Roberts was joined by the other conservative justices, some of whom wrote concurring opinions. Justice Samuel Alito emphasized that the Montana constitutional amendment relied on by the State Supreme Court was one of a wave of such amendments passed by Protestant majorities in the late 19th century in response to the massive immigration from Europe of Catholics to prevent any governmental subsidy to Catholic schools. He saw these amendments as being conceived in anti-Catholic bigotry, and thus clearly violating the First Amendment by discriminating against a particular religion.
Ginsburg, Breyer, and Sotomayor each filed dissenting opinions, and Kagan joined in some of the dissents.
The dissenters saw the clergy scholarship precedent as controlling here. Students attending a religious school are going to be getting religious instruction, so it is clear that any state financial assistance flowing to the school through the scholarship program is financing religious education. The data showing that scholarships under the program were almost all going to religious schools made clear that it was intended primarily to subsidize religious education.
Some of the dissenters also pointed out that since the Montana Supreme Court ended the entire program, there was no discrimination being practiced against religion.
Roberts, in his majority opinion, pointed out that since no Establishment Clause claim was made in defending against the parents’ lawsuit, the Supreme Court had not been asked to address the question whether a state program channeling significant money to scholarships for students attending religious schools violates the Establishment Clause.
The First Amendment religion clauses present a constant tension between free exercise rights and the ban on the establishment of religion. Many scholars have long embraced the notion of church and state separation described by the republic’s founders who had rebelled against an empire with an established church funded by the government. But the Supreme Court, with its conservative majority since the Reagan administration, has adopted a very limited view of the Establishment Clause and an expansive view of the Free Exercise Clause.

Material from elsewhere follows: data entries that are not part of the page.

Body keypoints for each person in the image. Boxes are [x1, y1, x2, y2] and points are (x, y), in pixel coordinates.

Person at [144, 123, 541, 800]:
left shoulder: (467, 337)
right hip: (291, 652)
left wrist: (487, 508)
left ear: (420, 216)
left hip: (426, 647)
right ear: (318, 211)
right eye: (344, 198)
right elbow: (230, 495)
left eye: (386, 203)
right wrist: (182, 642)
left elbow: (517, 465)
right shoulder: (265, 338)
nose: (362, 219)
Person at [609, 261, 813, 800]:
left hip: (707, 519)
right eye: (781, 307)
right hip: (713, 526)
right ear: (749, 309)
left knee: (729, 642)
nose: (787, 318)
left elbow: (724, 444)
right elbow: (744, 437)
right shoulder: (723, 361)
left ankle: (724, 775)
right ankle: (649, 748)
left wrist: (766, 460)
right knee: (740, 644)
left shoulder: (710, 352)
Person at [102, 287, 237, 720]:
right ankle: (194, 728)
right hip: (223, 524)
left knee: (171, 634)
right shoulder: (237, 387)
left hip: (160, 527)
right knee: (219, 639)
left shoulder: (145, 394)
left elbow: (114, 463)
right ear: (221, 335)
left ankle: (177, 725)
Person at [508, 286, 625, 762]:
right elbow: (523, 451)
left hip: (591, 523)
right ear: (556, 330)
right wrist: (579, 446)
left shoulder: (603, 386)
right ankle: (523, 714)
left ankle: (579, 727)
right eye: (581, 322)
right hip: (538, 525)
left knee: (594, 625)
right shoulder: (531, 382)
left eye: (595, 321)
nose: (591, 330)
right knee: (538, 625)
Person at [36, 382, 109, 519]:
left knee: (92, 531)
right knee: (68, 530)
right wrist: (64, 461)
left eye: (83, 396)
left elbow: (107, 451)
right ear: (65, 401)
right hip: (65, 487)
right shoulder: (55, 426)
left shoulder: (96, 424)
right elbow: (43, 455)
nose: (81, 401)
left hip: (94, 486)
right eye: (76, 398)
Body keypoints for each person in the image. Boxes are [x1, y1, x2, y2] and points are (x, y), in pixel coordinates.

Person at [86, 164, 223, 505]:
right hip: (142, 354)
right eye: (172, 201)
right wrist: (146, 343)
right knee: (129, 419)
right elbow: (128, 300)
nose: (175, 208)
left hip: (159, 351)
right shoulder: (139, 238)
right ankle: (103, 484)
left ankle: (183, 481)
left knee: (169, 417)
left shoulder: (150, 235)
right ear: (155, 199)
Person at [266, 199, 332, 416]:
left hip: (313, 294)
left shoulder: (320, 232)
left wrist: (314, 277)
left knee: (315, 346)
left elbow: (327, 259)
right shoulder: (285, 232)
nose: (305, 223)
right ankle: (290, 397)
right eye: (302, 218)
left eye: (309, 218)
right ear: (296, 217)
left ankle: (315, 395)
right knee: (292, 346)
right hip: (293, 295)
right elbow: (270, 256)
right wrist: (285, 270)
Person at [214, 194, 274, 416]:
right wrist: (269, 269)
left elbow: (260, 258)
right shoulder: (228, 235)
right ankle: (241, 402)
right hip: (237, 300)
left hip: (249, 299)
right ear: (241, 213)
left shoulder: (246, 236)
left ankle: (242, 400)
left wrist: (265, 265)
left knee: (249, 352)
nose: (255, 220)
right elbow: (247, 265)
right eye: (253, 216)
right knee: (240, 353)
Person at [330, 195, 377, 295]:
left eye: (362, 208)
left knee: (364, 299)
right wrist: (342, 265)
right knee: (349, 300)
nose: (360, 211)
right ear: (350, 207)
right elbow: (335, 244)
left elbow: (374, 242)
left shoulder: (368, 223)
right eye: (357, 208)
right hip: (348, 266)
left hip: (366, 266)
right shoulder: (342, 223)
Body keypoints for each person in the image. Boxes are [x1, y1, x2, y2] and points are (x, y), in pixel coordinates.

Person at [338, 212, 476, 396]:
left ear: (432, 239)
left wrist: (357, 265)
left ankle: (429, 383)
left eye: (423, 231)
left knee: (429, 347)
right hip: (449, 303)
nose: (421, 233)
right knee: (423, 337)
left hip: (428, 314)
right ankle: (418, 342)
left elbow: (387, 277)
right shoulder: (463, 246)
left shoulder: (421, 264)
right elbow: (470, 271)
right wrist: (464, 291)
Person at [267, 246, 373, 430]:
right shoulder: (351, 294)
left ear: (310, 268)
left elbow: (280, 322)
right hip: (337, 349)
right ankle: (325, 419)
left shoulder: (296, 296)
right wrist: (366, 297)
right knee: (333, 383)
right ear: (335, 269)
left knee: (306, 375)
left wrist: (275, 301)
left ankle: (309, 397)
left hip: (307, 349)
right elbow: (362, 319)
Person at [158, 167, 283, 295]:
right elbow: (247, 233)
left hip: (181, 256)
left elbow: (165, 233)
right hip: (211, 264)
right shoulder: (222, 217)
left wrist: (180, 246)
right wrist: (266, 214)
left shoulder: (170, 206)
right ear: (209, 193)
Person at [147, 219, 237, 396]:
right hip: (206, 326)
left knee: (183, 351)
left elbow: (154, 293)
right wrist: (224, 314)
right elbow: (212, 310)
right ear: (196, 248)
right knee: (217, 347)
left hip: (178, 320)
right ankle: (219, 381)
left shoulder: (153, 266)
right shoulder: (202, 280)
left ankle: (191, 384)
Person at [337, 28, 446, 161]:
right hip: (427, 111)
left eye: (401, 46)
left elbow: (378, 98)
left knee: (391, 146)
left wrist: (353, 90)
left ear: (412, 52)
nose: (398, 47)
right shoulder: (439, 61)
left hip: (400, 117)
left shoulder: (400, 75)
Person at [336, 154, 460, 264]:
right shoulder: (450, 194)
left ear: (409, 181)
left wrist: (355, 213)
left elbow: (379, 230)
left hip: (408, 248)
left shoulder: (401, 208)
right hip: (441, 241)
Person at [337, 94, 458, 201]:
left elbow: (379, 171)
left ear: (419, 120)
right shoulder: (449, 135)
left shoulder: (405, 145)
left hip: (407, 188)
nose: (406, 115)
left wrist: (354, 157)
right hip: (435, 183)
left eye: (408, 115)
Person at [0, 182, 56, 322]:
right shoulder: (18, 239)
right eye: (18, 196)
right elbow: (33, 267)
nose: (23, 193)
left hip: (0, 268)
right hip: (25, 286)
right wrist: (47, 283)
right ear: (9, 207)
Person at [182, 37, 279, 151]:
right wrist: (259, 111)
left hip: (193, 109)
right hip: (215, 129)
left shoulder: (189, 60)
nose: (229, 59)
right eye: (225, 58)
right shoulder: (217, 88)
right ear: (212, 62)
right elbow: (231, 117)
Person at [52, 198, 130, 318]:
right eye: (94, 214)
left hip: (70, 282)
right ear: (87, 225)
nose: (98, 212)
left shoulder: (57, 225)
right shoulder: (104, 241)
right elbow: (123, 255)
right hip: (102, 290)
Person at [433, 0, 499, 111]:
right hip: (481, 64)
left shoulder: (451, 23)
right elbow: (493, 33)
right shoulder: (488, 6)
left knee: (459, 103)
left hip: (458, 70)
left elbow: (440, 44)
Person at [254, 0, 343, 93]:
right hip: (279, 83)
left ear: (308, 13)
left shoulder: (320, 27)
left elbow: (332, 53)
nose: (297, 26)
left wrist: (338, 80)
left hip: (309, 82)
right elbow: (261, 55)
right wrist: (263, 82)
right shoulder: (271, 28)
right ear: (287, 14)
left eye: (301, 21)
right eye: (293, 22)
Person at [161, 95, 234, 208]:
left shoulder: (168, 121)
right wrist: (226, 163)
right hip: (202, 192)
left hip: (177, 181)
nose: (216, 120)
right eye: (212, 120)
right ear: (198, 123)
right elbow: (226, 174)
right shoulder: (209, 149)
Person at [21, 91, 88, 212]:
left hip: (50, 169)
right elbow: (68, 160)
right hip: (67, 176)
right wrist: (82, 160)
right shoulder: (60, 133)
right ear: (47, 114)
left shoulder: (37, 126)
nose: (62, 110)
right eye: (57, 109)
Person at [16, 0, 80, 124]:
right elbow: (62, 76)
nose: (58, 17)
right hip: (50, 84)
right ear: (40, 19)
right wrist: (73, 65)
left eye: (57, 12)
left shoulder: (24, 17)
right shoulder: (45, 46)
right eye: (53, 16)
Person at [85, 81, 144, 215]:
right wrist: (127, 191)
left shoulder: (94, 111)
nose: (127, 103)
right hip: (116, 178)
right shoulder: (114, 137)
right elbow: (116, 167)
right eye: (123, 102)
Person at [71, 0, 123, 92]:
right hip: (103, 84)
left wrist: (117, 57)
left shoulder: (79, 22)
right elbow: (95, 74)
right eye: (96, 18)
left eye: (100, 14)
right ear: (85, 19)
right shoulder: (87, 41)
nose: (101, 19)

There is one notable exception, however, a 1990 ruling, Employment Division v. Smith, in which Justice Antonin Scalia — interestingly enough — writing for the court, held that the Free Exercise Clause does not excuse people from complying with general state laws that are religiously neutral just because the laws incidentally may place a burden on an individual’s free exercise of their religion.
This principal was invoked by Justice Anthony Kennedy in one of his last opinions for the court, the June 2018 Masterpiece Cakeshop decision, when he wrote that individuals don’t have a general right to refuse to comply with anti-discrimination laws based on their religious beliefs. (The baker refusing to make a wedding cake for a gay couple, however, prevailed, on narrow grounds, because the court found that the Colorado commission reviewing the case evidenced hostility to his religious views.)
This principal will be tested next term when the court hears the case of Fulton v. City of Philadelphia, a challenge by Catholic Social Services to the city’s action cutting it off from participation in Philadelphia’s foster care program because it won’t provide its services to same-sex couples. Several of the conservative justices have already called for reconsideration of Employment Division v. Smith as part of their general agenda to broaden protection for free exercise of religion.
If Scalia’s opinion in that case is overruled, employers with religious objections to hiring LGBTQ people may find an enormous loophole in the Title VII protection that was so hard-won on June 15.